Wednesday, June 27, 2012

Bill Floyd

ANTI-MADONNA (or Even Rough Beasts Have Mothers)

Jade lived east of Eden, but the walls of Bethlehem were ever visible on the horizon. The gyre widened, the center loosed, and Jade’s own mother downloaded lots of trendy books onto her Kindle, but never finished reading any of them. Hell, if they were any good someone would make a movie anyway, right? The ladies in her book club agreed, and after all there was always Jade’s brother’s soccer league to think about and school and the doctors and the dentists (even rough beasts’ mothers have cavities) and the bills, you simply wouldn’t believe the bills. Her husband kept saying there was no way they could afford an Ivy League slot without a scholarship of some kind, so Jade spent most of her junior year studying or running around the track outside the Academy or staring at screens or shopping, but she knew something was missing, something dimly remembered that would no longer reappear when she tried to summon it, like a falcon that had flown.

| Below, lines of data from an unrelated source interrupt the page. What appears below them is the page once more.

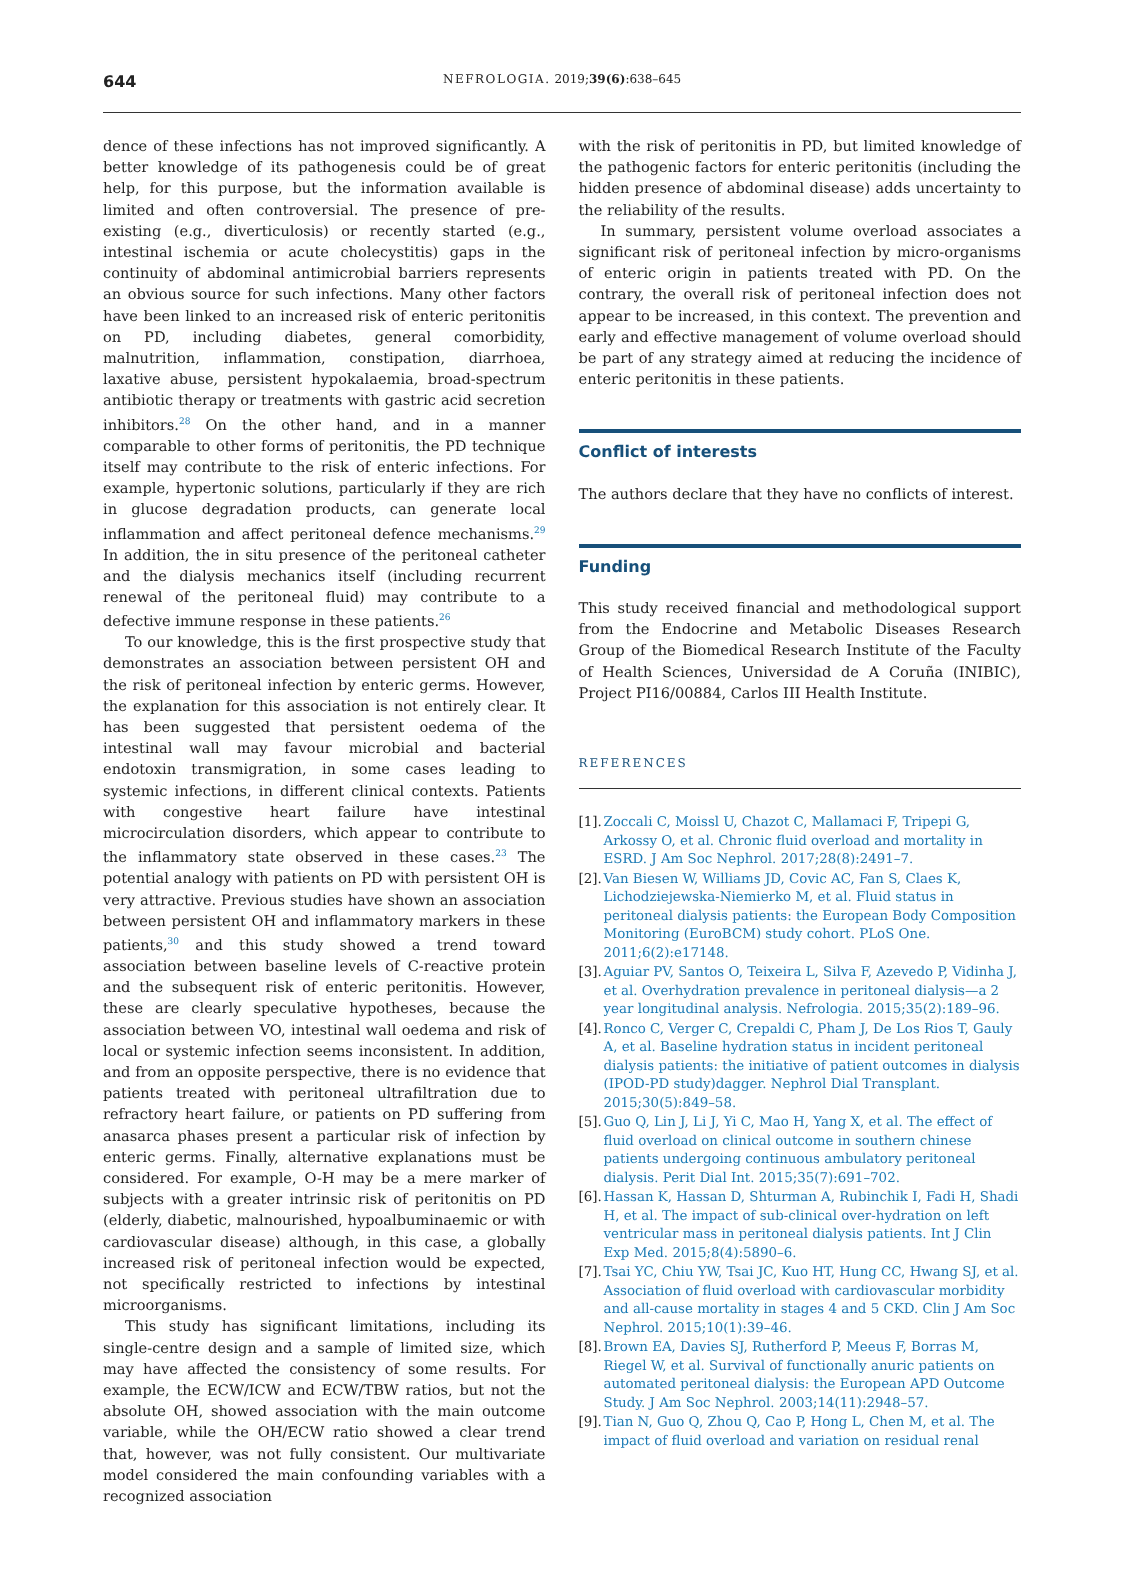644
NEFROLOGIA. 2019;39(6):638–645
dence of these infections has not improved significantly. A better knowledge of its pathogenesis could be of great help, for this purpose, but the information available is limited and often controversial. The presence of pre-existing (e.g., diverticulosis) or recently started (e.g., intestinal ischemia or acute cholecystitis) gaps in the continuity of abdominal antimicrobial barriers represents an obvious source for such infections. Many other factors have been linked to an increased risk of enteric peritonitis on PD, including diabetes, general comorbidity, malnutrition, inflammation, constipation, diarrhoea, laxative abuse, persistent hypokalaemia, broad-spectrum antibiotic therapy or treatments with gastric acid secretion inhibitors.<sup>28</sup> On the other hand, and in a manner comparable to other forms of peritonitis, the PD technique itself may contribute to the risk of enteric infections. For example, hypertonic solutions, particularly if they are rich in glucose degradation products, can generate local inflammation and affect peritoneal defence mechanisms.<sup>29</sup> In addition, the in situ presence of the peritoneal catheter and the dialysis mechanics itself (including recurrent renewal of the peritoneal fluid) may contribute to a defective immune response in these patients.<sup>26</sup>
To our knowledge, this is the first prospective study that demonstrates an association between persistent OH and the risk of peritoneal infection by enteric germs. However, the explanation for this association is not entirely clear. It has been suggested that persistent oedema of the intestinal wall may favour microbial and bacterial endotoxin transmigration, in some cases leading to systemic infections, in different clinical contexts. Patients with congestive heart failure have intestinal microcirculation disorders, which appear to contribute to the inflammatory state observed in these cases.<sup>23</sup> The potential analogy with patients on PD with persistent OH is very attractive. Previous studies have shown an association between persistent OH and inflammatory markers in these patients,<sup>30</sup> and this study showed a trend toward association between baseline levels of C-reactive protein and the subsequent risk of enteric peritonitis. However, these are clearly speculative hypotheses, because the association between VO, intestinal wall oedema and risk of local or systemic infection seems inconsistent. In addition, and from an opposite perspective, there is no evidence that patients treated with peritoneal ultrafiltration due to refractory heart failure, or patients on PD suffering from anasarca phases present a particular risk of infection by enteric germs. Finally, alternative explanations must be considered. For example, O-H may be a mere marker of subjects with a greater intrinsic risk of peritonitis on PD (elderly, diabetic, malnourished, hypoalbuminaemic or with cardiovascular disease) although, in this case, a globally increased risk of peritoneal infection would be expected, not specifically restricted to infections by intestinal microorganisms.
This study has significant limitations, including its single-centre design and a sample of limited size, which may have affected the consistency of some results. For example, the ECW/ICW and ECW/TBW ratios, but not the absolute OH, showed association with the main outcome variable, while the OH/ECW ratio showed a clear trend that, however, was not fully consistent. Our multivariate model considered the main confounding variables with a recognized association
with the risk of peritonitis in PD, but limited knowledge of the pathogenic factors for enteric peritonitis (including the hidden presence of abdominal disease) adds uncertainty to the reliability of the results.
In summary, persistent volume overload associates a significant risk of peritoneal infection by micro-organisms of enteric origin in patients treated with PD. On the contrary, the overall risk of peritoneal infection does not appear to be increased, in this context. The prevention and early and effective management of volume overload should be part of any strategy aimed at reducing the incidence of enteric peritonitis in these patients.
Conflict of interests
The authors declare that they have no conflicts of interest.
Funding
This study received financial and methodological support from the Endocrine and Metabolic Diseases Research Group of the Biomedical Research Institute of the Faculty of Health Sciences, Universidad de A Coruña (INIBIC), Project PI16/00884, Carlos III Health Institute.
REFERENCES
[1]. Zoccali C, Moissl U, Chazot C, Mallamaci F, Tripepi G, Arkossy O, et al. Chronic fluid overload and mortality in ESRD. J Am Soc Nephrol. 2017;28(8):2491–7.
[2]. Van Biesen W, Williams JD, Covic AC, Fan S, Claes K, Lichodziejewska-Niemierko M, et al. Fluid status in peritoneal dialysis patients: the European Body Composition Monitoring (EuroBCM) study cohort. PLoS One. 2011;6(2):e17148.
[3]. Aguiar PV, Santos O, Teixeira L, Silva F, Azevedo P, Vidinha J, et al. Overhydration prevalence in peritoneal dialysis—a 2 year longitudinal analysis. Nefrologia. 2015;35(2):189–96.
[4]. Ronco C, Verger C, Crepaldi C, Pham J, De Los Rios T, Gauly A, et al. Baseline hydration status in incident peritoneal dialysis patients: the initiative of patient outcomes in dialysis (IPOD-PD study)dagger. Nephrol Dial Transplant. 2015;30(5):849–58.
[5]. Guo Q, Lin J, Li J, Yi C, Mao H, Yang X, et al. The effect of fluid overload on clinical outcome in southern chinese patients undergoing continuous ambulatory peritoneal dialysis. Perit Dial Int. 2015;35(7):691–702.
[6]. Hassan K, Hassan D, Shturman A, Rubinchik I, Fadi H, Shadi H, et al. The impact of sub-clinical over-hydration on left ventricular mass in peritoneal dialysis patients. Int J Clin Exp Med. 2015;8(4):5890–6.
[7]. Tsai YC, Chiu YW, Tsai JC, Kuo HT, Hung CC, Hwang SJ, et al. Association of fluid overload with cardiovascular morbidity and all-cause mortality in stages 4 and 5 CKD. Clin J Am Soc Nephrol. 2015;10(1):39–46.
[8]. Brown EA, Davies SJ, Rutherford P, Meeus F, Borras M, Riegel W, et al. Survival of functionally anuric patients on automated peritoneal dialysis: the European APD Outcome Study. J Am Soc Nephrol. 2003;14(11):2948–57.
[9]. Tian N, Guo Q, Zhou Q, Cao P, Hong L, Chen M, et al. The impact of fluid overload and variation on residual renal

Some would later wonder aloud, as they staggered irradiated and dying across the scorched landscape, how the nominal Father gained entry into their gated community, but of course the security guards manning the gates were subcontractors, you couldn’t trust them not to be dozing or getting high on the job most of the time. Jade was over-worked and under-appreciated and just kind of fed up; hell, she was practically wearing a target on her skinny jeans. It wasn’t that the horn-mantled slickster really took advantage of her, so to speak—he just promised her something it wasn’t technically in his power to give, hardly an original crime where aroused males are concerned. In this case the seduction was sealed when the interloping Omega promised young Jade a slot on a televised talent competition, and it’s every young American’s responsibility to try and become famous for something, right? If anyone had ever bothered to teach the girl how to sing, or dance, or tell a story, the future might’ve been different for all of us.


© Bill Floyd 2012

Bill lives in central North Carolina. His first published novel was called The Killer's Wife and came out in 2008. He's been doing more experimental work since then, but is currently trying for a commercial follow-up so he won't have to go back to a day job.

1 comment:

  1. Jade. A perfect Floydian flawed character, and no other comments!! Something is rotten in the state of the irradiated community.
    This is one of those brief tales that burn a hole in the brain which can best be filled by rereading.